Thank you Keith, you have been much help.

I was looking into other pumps like the Wave II but honestly the cost to run does not fit well with me. The ReeFlo pumps are the most energy efficient pumps in their class.

I will do some more research.

 

[LouH]

I would just use more smaller pumps to accomplish the same thing. Odds are that you will get more flow/W, and your plumbing will be easier to execute.

I work in manufacturing where powder substances are transferred from silos to receiving vessels hundreds of feet away. Pneumatics are used to generate the flow, and the material flow is considered dense phase transfer. All of those systems are built with minimal changes in direction, and when one is required, the engineers use huge radius sweeps. When you use abrupt 90's, eventually the abrasion from the material slamming into the corner of the 90 eventually causes it to fail. Every component in a transfer line causes losses in laminar flow due to the turbulence created by the fluid in contact with the walls of the pipe hitting these in-line deviations. Overcoming that turbulence eats up lots of energy which corresponds to a loss in flow. Butterfly valves are probably the worst. I'm sure ball valves are very poor in this regard as well. I'm sure that there is a chart out there which provides comparable head losses for valve ccomponents. This alone helps make the case for running multiple small pumps and getting rid of a bunch of ball valves and 90s. The other advantage of multiple pumps is that one pump failure won't take out your entire flow system.

Lou

Lou

 

[LouH]

I would just use more smaller pumps to accomplish the same thing. Odds are that you will get more flow/W, and your plumbing will be easier to execute.

I work in manufacturing where powder substances are transferred from silos to receiving vessels hundreds of feet away. Pneumatics are used to generate the flow, and the material flow is considered dense phase transfer. All of those systems are built with minimal changes in direction, and when one is required, the engineers use huge radius sweeps. When you use abrupt 90's, eventually the abrasion from the material slamming into the corner of the 90 eventually causes it to fail. Every component in a transfer line causes losses in laminar flow due to the turbulence created by the fluid in contact with the walls of the pipe hitting these in-line deviations.
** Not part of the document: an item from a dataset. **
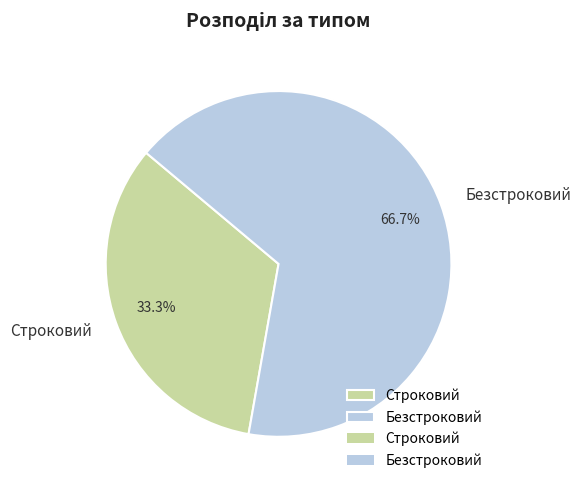

How many segments does this pie chart have?

2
Overcoming that turbulence eats up lots of energy which corresponds to a loss in flow. Butterfly valves are probably the worst. I'm sure ball valves are very poor in this regard as well. I'm sure that there is a chart out there which provides comparable head losses for valve ccomponents. This alone helps make the case for running multiple small pumps and getting rid of a bunch of ball valves and 90s. The other advantage of multiple pumps is that one pump failure won't take out your entire flow system.

Lou

Lou

 

[TheFishTeen]

Lou,

Im not sure what you consider a 'small pump', but having two pumps won't necessarily fix the problem. Smaller pumps usually can't handle 18'+ of head pressure, and even if they can, they're small! They don't push enough water to correctly implement an OM4.

I think from the calculations Haffs09 has provided me, plus removing ~500 GPH for unknown factors, I am still getting enough flow to use an OM4.

 

[KeithP]

Has anyone established a simple rule of thumb like assume an additional 2 or 3 feet of head for the piping on a typical tank? I think this would help a lot of people feel more comfortable ordering a pump.

 

[TheFishTeen]

Has anyone established a simple rule of thumb like assume an additional 2 or 3 feet of head for the piping on a typical tank? I think this would help a lot of people feel more comfortable ordering a pump.

I was wondering the same thing. Also what does putting a 90 on the intake of the pump do in terms of pressure/friction?